Task to complete:
Look below for the line that has "CORS-180, status: Påbörjad -> Pausad". Set down the lines from there through the line that has "#165, start: Aug 4 -> Aug 2", exactly as written.

(Listed entries)

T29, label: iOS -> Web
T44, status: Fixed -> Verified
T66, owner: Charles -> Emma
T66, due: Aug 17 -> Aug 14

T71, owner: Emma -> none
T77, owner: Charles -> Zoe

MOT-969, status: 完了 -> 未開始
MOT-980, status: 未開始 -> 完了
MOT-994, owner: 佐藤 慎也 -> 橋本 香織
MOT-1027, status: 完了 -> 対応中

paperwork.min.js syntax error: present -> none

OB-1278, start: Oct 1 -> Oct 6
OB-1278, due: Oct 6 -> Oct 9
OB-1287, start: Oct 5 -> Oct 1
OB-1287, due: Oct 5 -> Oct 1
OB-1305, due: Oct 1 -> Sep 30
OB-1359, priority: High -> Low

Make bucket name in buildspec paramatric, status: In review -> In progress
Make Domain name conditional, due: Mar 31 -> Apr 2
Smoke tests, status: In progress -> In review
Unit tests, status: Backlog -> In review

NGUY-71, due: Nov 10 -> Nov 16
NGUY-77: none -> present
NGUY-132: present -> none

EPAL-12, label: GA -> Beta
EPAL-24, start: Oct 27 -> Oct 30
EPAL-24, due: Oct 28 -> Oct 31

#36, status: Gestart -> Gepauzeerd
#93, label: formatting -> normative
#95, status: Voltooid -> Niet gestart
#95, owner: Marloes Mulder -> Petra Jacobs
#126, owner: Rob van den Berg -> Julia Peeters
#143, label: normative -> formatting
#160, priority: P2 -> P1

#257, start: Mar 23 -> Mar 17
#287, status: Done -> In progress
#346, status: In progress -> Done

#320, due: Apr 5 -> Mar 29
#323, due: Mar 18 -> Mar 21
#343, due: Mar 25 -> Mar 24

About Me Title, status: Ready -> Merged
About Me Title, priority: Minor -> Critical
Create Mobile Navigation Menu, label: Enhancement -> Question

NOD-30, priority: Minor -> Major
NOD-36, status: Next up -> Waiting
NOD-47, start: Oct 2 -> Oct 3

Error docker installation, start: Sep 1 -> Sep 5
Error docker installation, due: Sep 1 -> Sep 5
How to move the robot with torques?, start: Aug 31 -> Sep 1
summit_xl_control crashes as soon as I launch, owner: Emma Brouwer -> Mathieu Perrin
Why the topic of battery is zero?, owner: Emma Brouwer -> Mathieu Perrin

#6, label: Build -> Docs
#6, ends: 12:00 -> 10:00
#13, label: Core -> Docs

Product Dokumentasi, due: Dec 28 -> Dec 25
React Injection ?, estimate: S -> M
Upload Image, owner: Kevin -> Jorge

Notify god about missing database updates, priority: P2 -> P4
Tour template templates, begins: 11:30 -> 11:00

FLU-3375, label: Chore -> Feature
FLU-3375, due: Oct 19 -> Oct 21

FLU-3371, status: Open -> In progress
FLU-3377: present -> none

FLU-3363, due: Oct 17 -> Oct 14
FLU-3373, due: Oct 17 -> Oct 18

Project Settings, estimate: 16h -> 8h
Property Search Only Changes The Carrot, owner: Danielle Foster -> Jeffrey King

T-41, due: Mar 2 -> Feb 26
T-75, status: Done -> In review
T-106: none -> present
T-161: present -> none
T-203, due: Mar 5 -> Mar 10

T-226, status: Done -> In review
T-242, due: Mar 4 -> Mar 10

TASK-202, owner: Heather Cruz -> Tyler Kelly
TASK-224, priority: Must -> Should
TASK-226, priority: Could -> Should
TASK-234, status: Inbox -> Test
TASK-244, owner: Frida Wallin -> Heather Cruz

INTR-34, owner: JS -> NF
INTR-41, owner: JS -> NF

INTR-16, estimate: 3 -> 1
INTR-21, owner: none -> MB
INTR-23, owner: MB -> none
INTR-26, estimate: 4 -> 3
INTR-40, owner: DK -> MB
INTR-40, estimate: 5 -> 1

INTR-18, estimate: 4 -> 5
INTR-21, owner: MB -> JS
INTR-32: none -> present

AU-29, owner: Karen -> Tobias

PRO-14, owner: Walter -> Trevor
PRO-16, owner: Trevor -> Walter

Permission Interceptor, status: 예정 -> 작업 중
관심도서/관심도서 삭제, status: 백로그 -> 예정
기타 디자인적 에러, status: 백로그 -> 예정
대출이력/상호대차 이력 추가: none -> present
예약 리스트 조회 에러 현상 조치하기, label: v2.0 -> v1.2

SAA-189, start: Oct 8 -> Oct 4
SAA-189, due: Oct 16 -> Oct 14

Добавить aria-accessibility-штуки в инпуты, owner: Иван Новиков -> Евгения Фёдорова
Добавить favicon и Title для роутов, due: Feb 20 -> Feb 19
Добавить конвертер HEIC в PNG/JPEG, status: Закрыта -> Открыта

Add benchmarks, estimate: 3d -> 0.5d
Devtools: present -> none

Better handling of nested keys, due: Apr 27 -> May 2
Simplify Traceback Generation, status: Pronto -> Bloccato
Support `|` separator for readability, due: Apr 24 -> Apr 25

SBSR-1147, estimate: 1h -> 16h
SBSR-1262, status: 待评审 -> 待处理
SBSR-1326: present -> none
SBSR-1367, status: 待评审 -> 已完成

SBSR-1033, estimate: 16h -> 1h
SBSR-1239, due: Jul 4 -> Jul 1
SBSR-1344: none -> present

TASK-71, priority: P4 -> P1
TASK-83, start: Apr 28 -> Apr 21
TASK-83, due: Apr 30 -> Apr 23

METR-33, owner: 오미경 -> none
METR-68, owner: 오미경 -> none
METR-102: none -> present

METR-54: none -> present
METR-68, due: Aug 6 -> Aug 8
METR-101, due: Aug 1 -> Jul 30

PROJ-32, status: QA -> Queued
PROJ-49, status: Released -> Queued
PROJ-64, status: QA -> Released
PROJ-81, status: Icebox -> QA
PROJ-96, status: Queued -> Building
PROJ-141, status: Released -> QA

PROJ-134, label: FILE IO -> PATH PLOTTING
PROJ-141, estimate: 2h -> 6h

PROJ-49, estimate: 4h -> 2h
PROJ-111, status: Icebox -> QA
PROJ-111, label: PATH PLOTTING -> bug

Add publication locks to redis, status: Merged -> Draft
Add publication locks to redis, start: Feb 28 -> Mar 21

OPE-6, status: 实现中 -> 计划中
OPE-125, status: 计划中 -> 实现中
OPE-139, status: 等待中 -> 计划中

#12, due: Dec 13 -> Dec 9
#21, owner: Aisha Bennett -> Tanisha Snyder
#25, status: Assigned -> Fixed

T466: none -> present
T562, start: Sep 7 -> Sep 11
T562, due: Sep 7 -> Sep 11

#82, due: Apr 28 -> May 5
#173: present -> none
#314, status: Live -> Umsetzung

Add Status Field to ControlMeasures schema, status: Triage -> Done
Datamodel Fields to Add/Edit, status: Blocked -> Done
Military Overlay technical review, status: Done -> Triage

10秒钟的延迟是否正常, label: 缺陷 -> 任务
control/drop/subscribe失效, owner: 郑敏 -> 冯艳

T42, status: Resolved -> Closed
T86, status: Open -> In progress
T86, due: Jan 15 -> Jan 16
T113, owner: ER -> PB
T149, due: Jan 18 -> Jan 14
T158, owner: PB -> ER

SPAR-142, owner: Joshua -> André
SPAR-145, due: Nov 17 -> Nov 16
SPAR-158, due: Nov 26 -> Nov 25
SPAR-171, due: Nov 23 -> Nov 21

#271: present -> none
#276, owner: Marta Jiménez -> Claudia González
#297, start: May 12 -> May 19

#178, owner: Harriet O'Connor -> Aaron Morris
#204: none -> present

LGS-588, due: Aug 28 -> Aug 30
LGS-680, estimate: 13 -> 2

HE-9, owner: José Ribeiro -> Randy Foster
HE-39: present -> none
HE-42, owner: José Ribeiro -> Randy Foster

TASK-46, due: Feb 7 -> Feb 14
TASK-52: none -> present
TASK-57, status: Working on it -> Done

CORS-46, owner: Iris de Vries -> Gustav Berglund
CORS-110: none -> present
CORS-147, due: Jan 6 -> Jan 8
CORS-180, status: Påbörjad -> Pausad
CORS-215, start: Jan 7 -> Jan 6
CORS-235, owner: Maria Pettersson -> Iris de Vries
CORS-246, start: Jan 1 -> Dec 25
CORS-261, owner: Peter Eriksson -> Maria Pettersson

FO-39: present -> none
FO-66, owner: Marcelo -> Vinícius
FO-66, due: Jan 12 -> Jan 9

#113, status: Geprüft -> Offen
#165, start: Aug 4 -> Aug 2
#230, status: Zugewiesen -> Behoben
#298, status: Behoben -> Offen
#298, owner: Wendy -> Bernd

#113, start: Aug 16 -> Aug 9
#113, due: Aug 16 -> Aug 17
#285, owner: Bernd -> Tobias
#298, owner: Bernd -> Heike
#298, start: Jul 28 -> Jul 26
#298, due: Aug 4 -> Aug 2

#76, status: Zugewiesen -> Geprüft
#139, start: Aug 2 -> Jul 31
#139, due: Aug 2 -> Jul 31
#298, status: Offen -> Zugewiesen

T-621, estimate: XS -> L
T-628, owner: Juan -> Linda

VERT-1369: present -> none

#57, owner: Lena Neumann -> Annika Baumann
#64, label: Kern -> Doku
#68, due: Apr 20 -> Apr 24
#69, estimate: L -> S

(End Listed entries)

Solution to this exercise:
CORS-180, status: Påbörjad -> Pausad
CORS-215, start: Jan 7 -> Jan 6
CORS-235, owner: Maria Pettersson -> Iris de Vries
CORS-246, start: Jan 1 -> Dec 25
CORS-261, owner: Peter Eriksson -> Maria Pettersson

FO-39: present -> none
FO-66, owner: Marcelo -> Vinícius
FO-66, due: Jan 12 -> Jan 9

#113, status: Geprüft -> Offen
#165, start: Aug 4 -> Aug 2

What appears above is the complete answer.